I have seen those irons though, there is a set of them in "THE SHED" at the local golf store. Not the woods, just the irons.

Here's some photos of my "Tools of The Trade"
The driver is a Titleist 983K clone. 
The fairway woods are Titleist 904F's. 
The hybrid is a TaylorMade Mid Rescue 22*. 
The irons are forged 550C's made by Wishon Golf, with TTDG S200 shafts.
The GW & SW are TaylorMade RAC Satins. 
The putter is a YES TRACY II,34".
The headcovers.......... SAN JOSE SHARKS!

The 2nd set of irons are TNT Forged Grinders.Muscle back blades made in 1991. TNT is a Canadian Club Company that is still in business. However they no longer make irons that look as nice as they do. Dave Barr, a Canadian who played on the PGA tour and currently plays on the Champions Tour used a set of these. He was a staff player for TNT at one time. These irons are in mint condition. I have used the 7-PW but not very often. I want to keep them in the condition they are in now.


----------



## 373 (Jun 9, 2006)

This set includes a 9.5 degree Callaway Bertha II driver, a 15 degree Bertha 3 wood, a 20 degree 3H Heavenwood, and 2006 Bertha irons, 4-SW. The woods are graphite shafts and the irons are steel. All are stiff.

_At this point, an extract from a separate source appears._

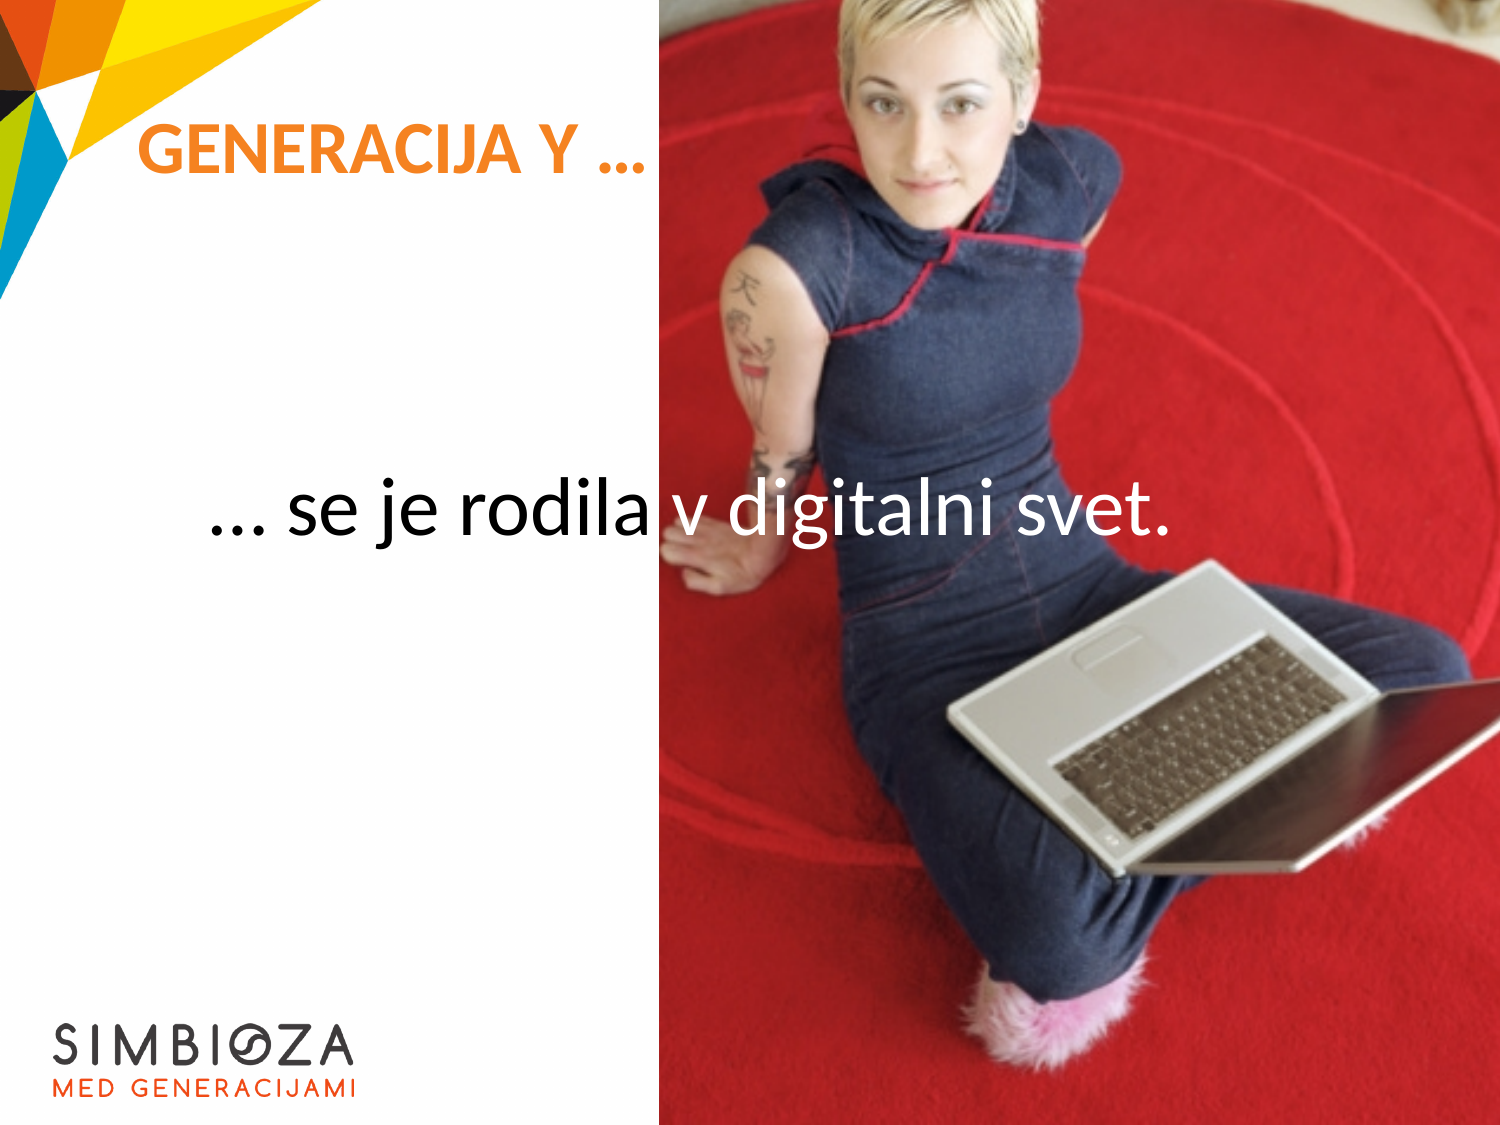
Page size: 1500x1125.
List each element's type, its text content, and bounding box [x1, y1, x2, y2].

title GENERACIJA Y … [122, 50, 653, 238]
picture [0, 0, 1500, 1125]
list … se je rodila v digitalni svet. [194, 444, 653, 988]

The putter is a Toney Penna Ironmaster I have used on and off since high school in the mid 60's. It's still one of the best feeling putters I've ever held.

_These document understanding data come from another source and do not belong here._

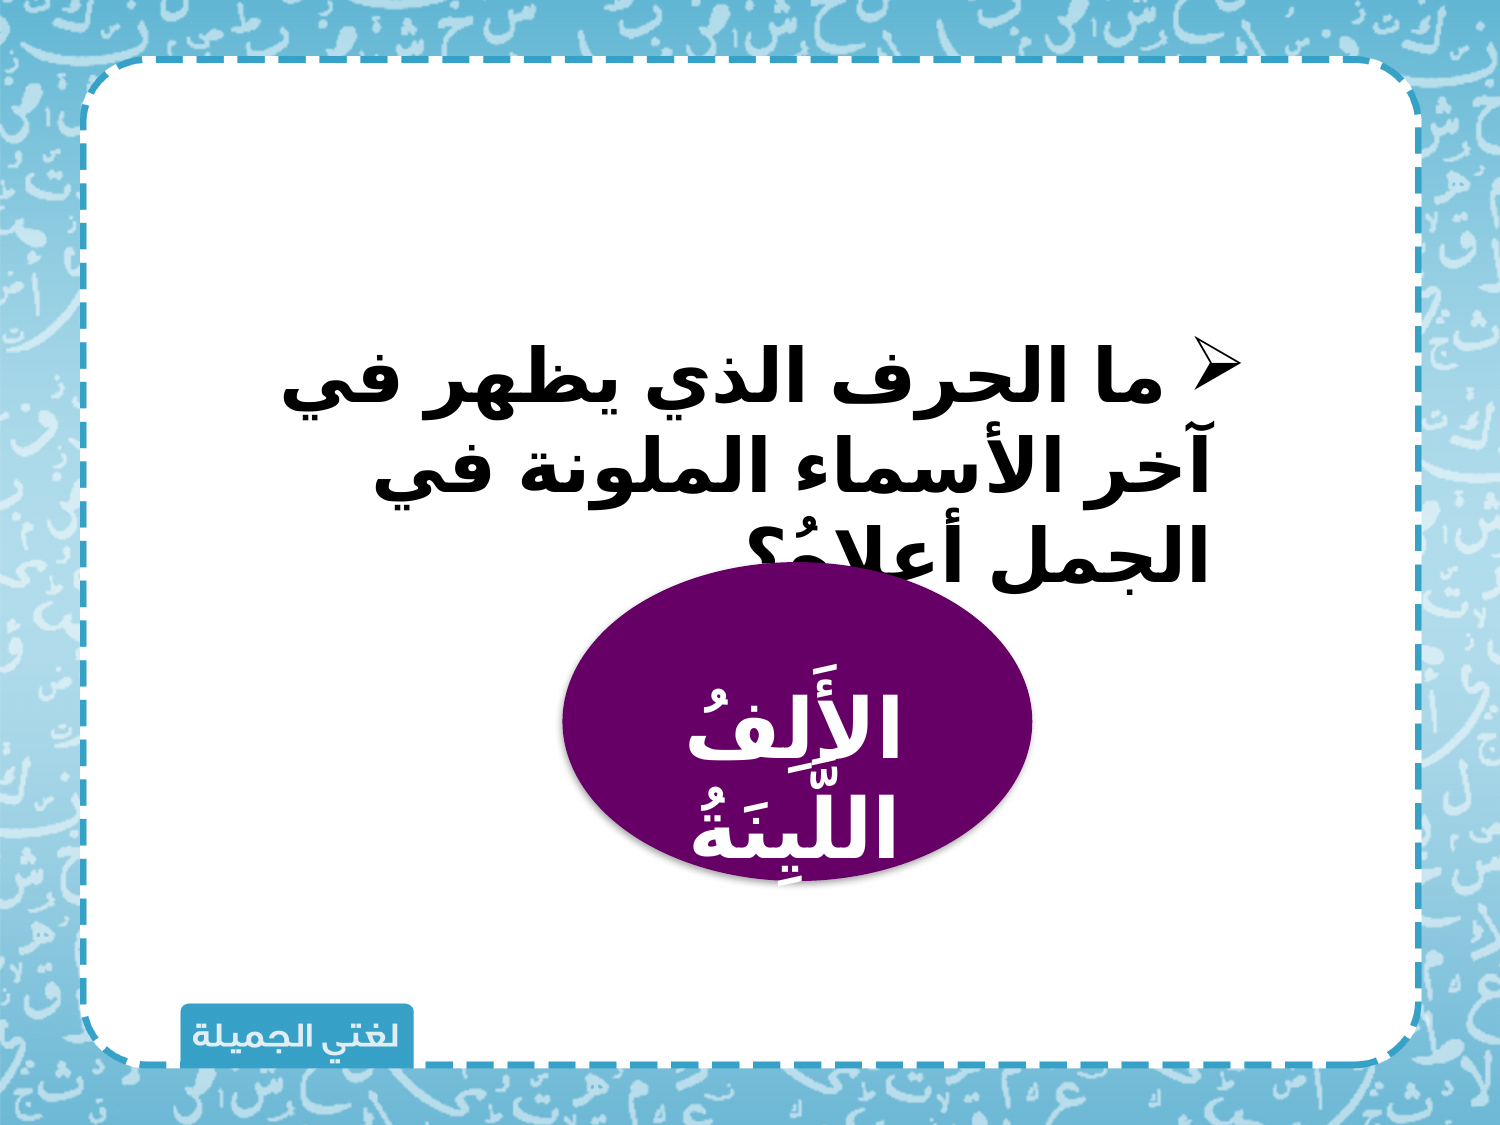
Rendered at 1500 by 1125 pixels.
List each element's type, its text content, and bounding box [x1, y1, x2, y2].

picture [0, 0, 1500, 1125]
text_box ما الحرف الذي يظهر في آخر الأسماء الملونة في الجمل أعلاهُ؟ [86, 276, 1414, 648]
text_box [562, 562, 1019, 817]
text_box الأَلِفُ اللَّيِنَةُ [609, 667, 1055, 883]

If you count, I still could put another 2 clubs in my bag to reach the 14 club limit. For the life of me, I don't know yet what those other clubs might turn out to be. I've never developed a feel for a lob wedge and, crazy as it sounds, am much more adept at opening the face and hitting cut shots for the same effect. I've been thinking about trying a low loft driver... I honestly don't know.

On the side of the bag you'll notice a sign of living in Florida... That blue thing you just barely see the top of, hanging on the side of my bag, is a tube of sunscreen.


----------



## srothfuss (Nov 17, 2006)

Here it is: Red is my favorite color if you can't tell.  

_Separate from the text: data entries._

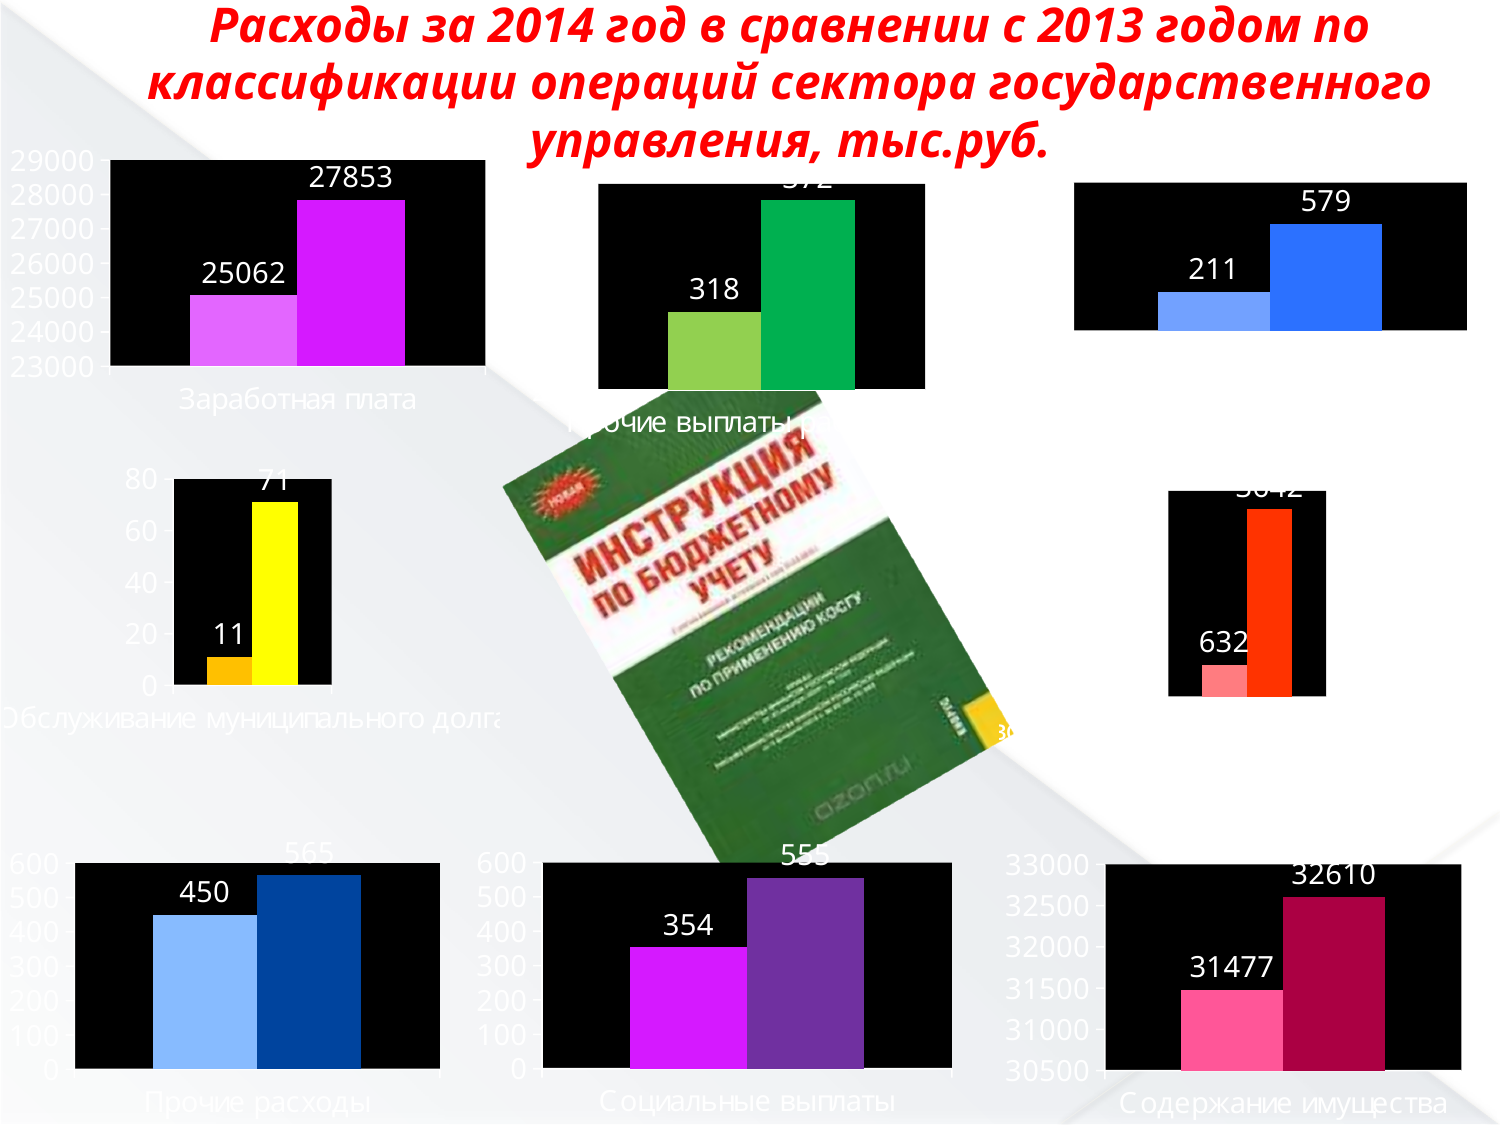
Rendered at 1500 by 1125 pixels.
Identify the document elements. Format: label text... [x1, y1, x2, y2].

picture [995, 841, 1497, 1125]
picture [4, 160, 1500, 1124]
text_box Расходы за 2014 год в сравнении с 2013 годом по классификации операций сектора государственного управления, тыс.руб. [1, 0, 1500, 161]
picture [0, 839, 455, 1124]
picture [0, 136, 501, 421]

I'm expecting some covers for the irons when Christmas rolls around. When I walk a course I am always banging clubs together so I improvised. My solution draws too many 'off collar' remarks


----------



## 373 (Jun 9, 2006)

Yesterday, I picked up a gap wedge and the Heavenwood 4H hybrid to fill in the 14 club maximum.

I chose the gap wedge because in the 2006 Bertha irons, there's a 10 degree difference between the PW and the SW. That seemed like a no brainer. The 4H was a bit harder to choose. I hit the 3H about 210 yards, but with no 3 iron in this set, and hitting the 4 iron about 190 if I hit it hard, I felt I should look for something in between.


----------



## Johnny Par (Dec 4, 2006)

I bought the Heavenwood 3H for my dad as a Christmas gift. I tried it at the range and it is such a nice club. I think I use it more than him. LOL.


----------



## 373 (Jun 9, 2006)

I went to the range today and the 4H flew like I'd been hitting it all my life. There is something about the hybrid concept that just works for me. With range balls, it was hard to tell exactly how far I hit the gap wedge, but I'm supposed to play Doral on Saturday and they have Titleists on the range. I should know something by the time I get out on the course.


----------



## srothfuss (Nov 17, 2006)

I also like the Hybrid. It's so easy for me to get 150+ yards (I am not a heavy hitter) Which really helps me and my game on the par 5's and long par 4's. 

Let me know how your Gap Wedge works out as my Irons are 4 - 10, like yours.


----------